Because I said so!
I love watching the wood ducks! This winter there were ten pairs living by the Little Union Canal in Eagle, Idaho. They are much prettier and daintier than the mallards. This female looks a little shrewish, but usually, she just looks sweet, with her white teardrop-shaped eye makeup. Below is a Poem from The Past that I found--where we find so much--with my search engine. I was just explaining to someone the other day about the classes I took around 1992 to learn how to use a search method called GOPHER, where you typed UNIX commands at the prompt and found a lot of machine language, and lists. At the time I thought it was very exciting, and took all the trainings available through the library. Carol Tefft, from the Los Altos Library Branch was another librarian who was early interested in this. Carol died this year, sadly, and I know her beautiful grandchildren will miss her very much. I will always remember how excited Carol was about a program called Visicalc that made calculations for you. At a couple of the Library Branch Head meetings, she almost wouldn't shut up about it. It ran from a 5 1/4 inch floppy disc, and you had to load the program every time you used it, but she saw how promising it was.
Now things are a lot easier and here, after this Memory Thread, is the wood duck poem that was published in 1886. The poet is Isaac McClellan, a schoolmate and contemporary of Nathaniel Hawthorne and Henry Wadsworth Longfellow, which places him quite squarely among the giants of that era of American literature. He was also famed as a hunter and outdoor sportsman, both in America and abroad. But, even though he shot a lot of waterfowl, he also recognized their beauty. This poem has been posted on the site huntingblades.com, a source of sporting equipment.
The use of iambic tetrameter, with its regular four-stress line, means that the poem (as most others of the time) has a regular, easy-to-read quality that many people recognize as poetry. One of my grandsons would definitely prefer that my own poems rhymed and had a more regular rhythm. Now we can see how parts of this are a little forced and artificial-sounding to our ear. Yet children love this sound in poetry and can still be captivated by its rhythm, as long as they love to hear you read and the TV is turned off, and they are to young for their own cell phones.
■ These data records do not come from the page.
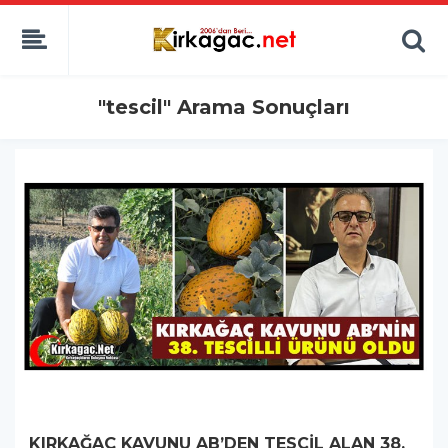
"tescil" Arama Sonuçları
KIRKAĞAÇ KAVUNU AB’DEN TESCİL ALAN 38.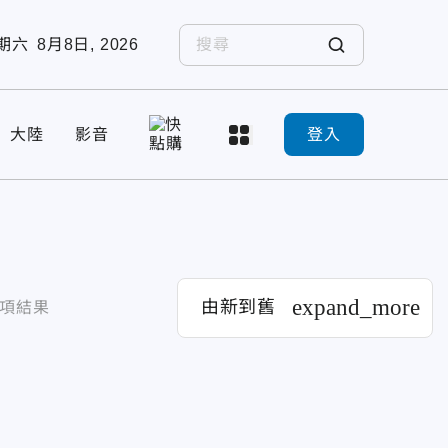
期六
8月8日, 2026
大陸
影音
登入
expand_more
由新到舊
項結果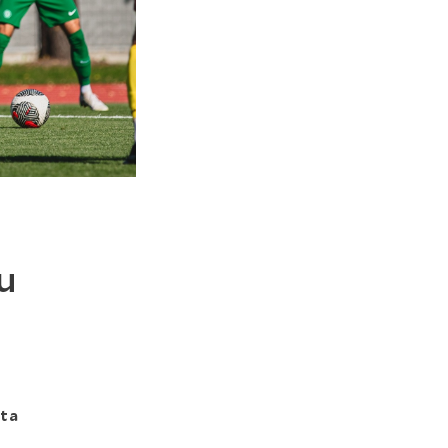
u
tta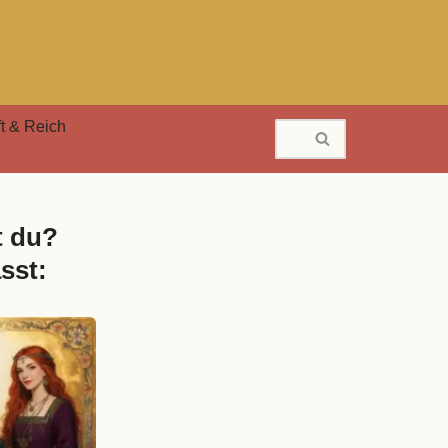
t & Reich
t du?
sst: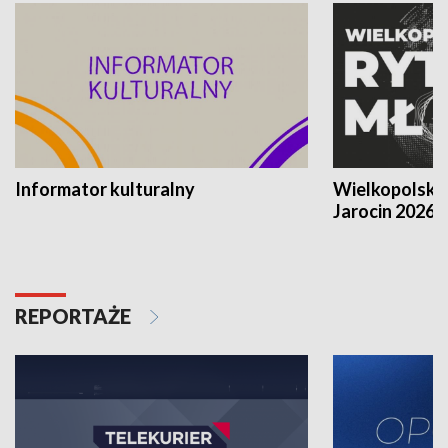
Informator kulturalny
Wielkopolski
Jarocin 2026
REPORTAŻE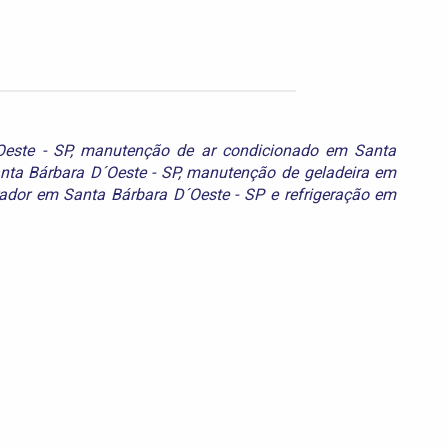
este - SP
,
manutenção de ar condicionado em Santa
ta Bárbara D´Oeste - SP
,
manutenção de geladeira em
rador em Santa Bárbara D´Oeste - SP
e
refrigeração em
I am enjoying this while it lasts, even it sometimes I feel like a dinosaur because of my lifelong long of books. I might not use a word like "lakelet" any more, but I think it is quite pretty.
In May-time, when the lilac-plumes
Droop from the branch their purple blooms;
When chestnuts clap their leafy hands,
And every bud with joy expands;
When in the moist, sequester'd nooks
Of woods is heard the call of brooks,
The wood-duck builds its downy nest,
Secure from prowling schoolboy's quest.
The swampy, shallow creeks they haunt,
Where thick woods o'er the waters slant,
Whose interlacing branches make
A dusky evening in the brake;
And there their little nests are made
In hollow mossy log decay'd,
Or where the woodpecker had bored
The crumbling bark to hide his hoard,
Fast by the stream whose ripples beat
The tree-roots of their close retreat.
Most beauteous of all the race
That skim the wave or soar in space,
With plumage fairer than the rays
The bird-of-paradise displays,
A mottled purple gloss'd with green,
All colors in the rainbow seen;
No tropic bird of Indian skies
May rival thy imperial dyes.
Least wary of all fowl that wing
O'er salty bay or inland spring,
They haunt the pond whose reedy shore
Extendeth by the farmer's door,
Or rivulet whose waters trill
Their melodies below the mill;
And here the ambush'd gunner lies
To gather in his lovely prize.
Fair are thy haunts, O bird that glows
With hues of violet and rose,—
By lakelet, by transparent stream,
Fair as the landscape of a dream,
Fair with the drooping groves that throw
Their shadows o'er the current's flow;
Fair with the bordering slopes that lave
Their grasses in the crystal wave,—
The crystal wave reflecting back
The sky-cloud drifting on its track,
Where morn and eve enfold their wing
Celestial, and the bluebirds sing.
McLellan, Isaac. Poems of the Rod and Gun. New York: Henry Thorpe, 1886.